> **Exercise objective**
Please print every record exactly as it stands, leaving out the pictures.

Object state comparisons
============
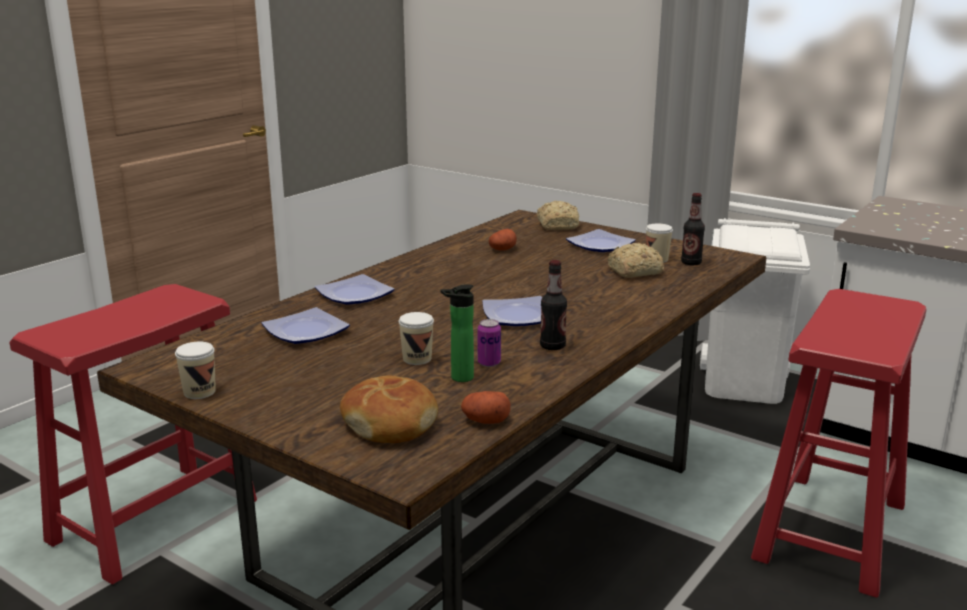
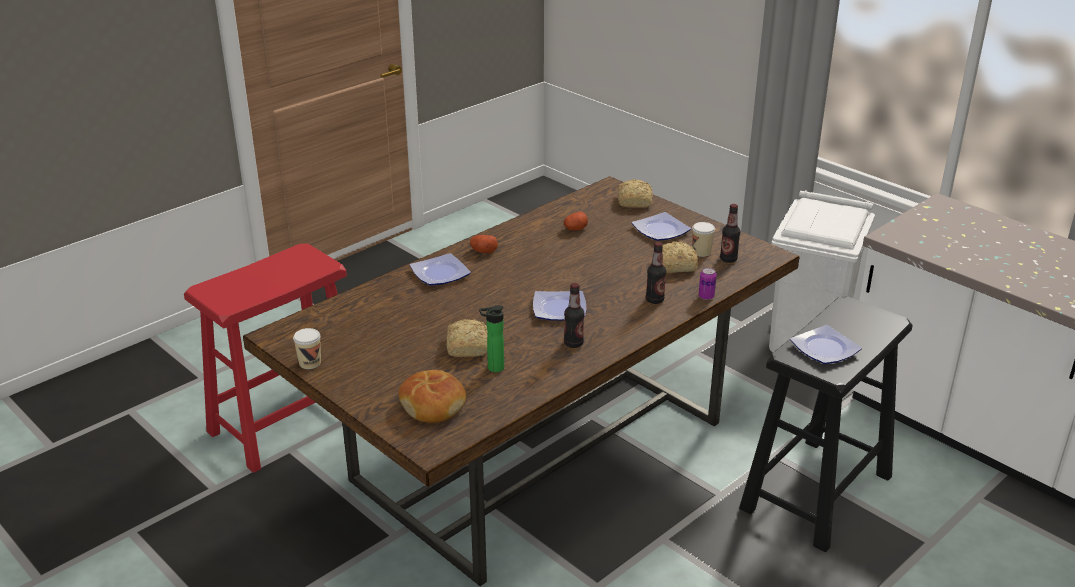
camera: 10 degrees right, 10 degrees up
(306, 331) = (395, 310): plate -> plate (825, 348)
(417, 359) = (468, 346): cup -> bread
(485, 420) = (498, 409): potato -> potato (483, 251)
(489, 363) = (520, 355): can -> can (706, 296)
(629, 301) = (654, 300): none -> bottle
(830, 532) = (816, 493): red stool -> black stool

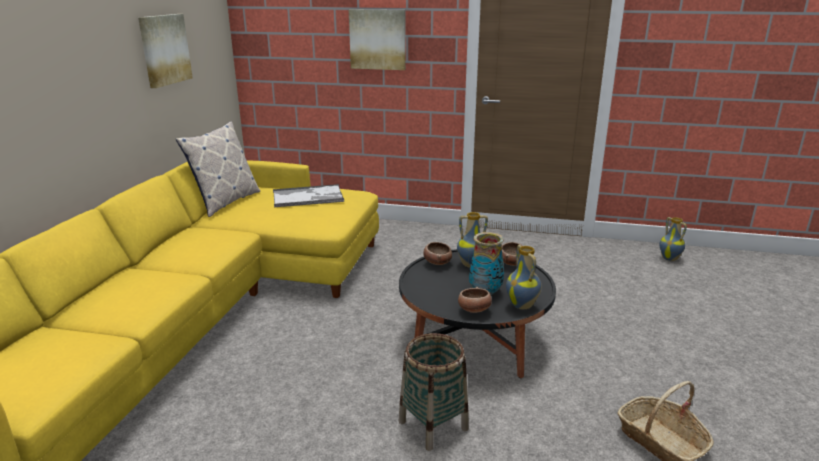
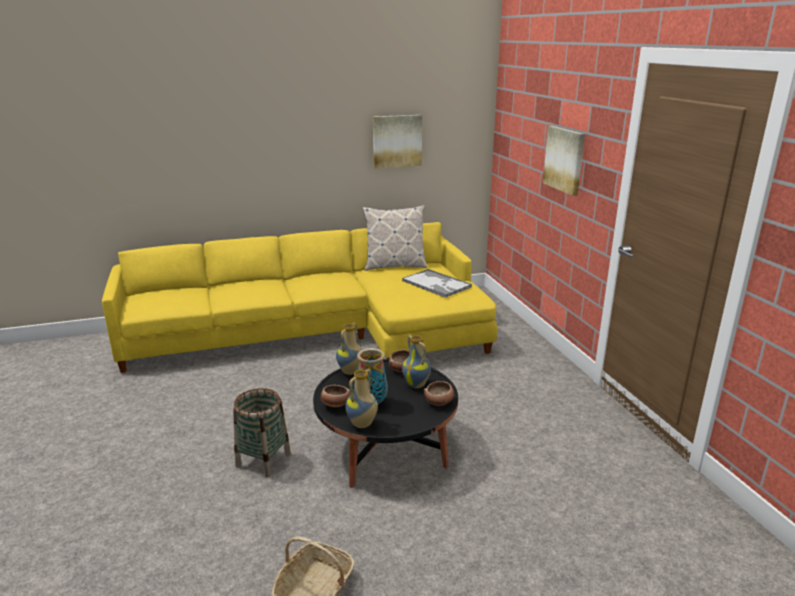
camera: 60 degrees right, 0 degrees up
(670, 258) = (731, 551): vase -> vase (351, 372)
============
> **Output**
camera: 10 degrees right, 10 degrees up
(306, 331) = (395, 310): plate -> plate (825, 348)
(417, 359) = (468, 346): cup -> bread
(485, 420) = (498, 409): potato -> potato (483, 251)
(489, 363) = (520, 355): can -> can (706, 296)
(629, 301) = (654, 300): none -> bottle
(830, 532) = (816, 493): red stool -> black stool

camera: 60 degrees right, 0 degrees up
(670, 258) = (731, 551): vase -> vase (351, 372)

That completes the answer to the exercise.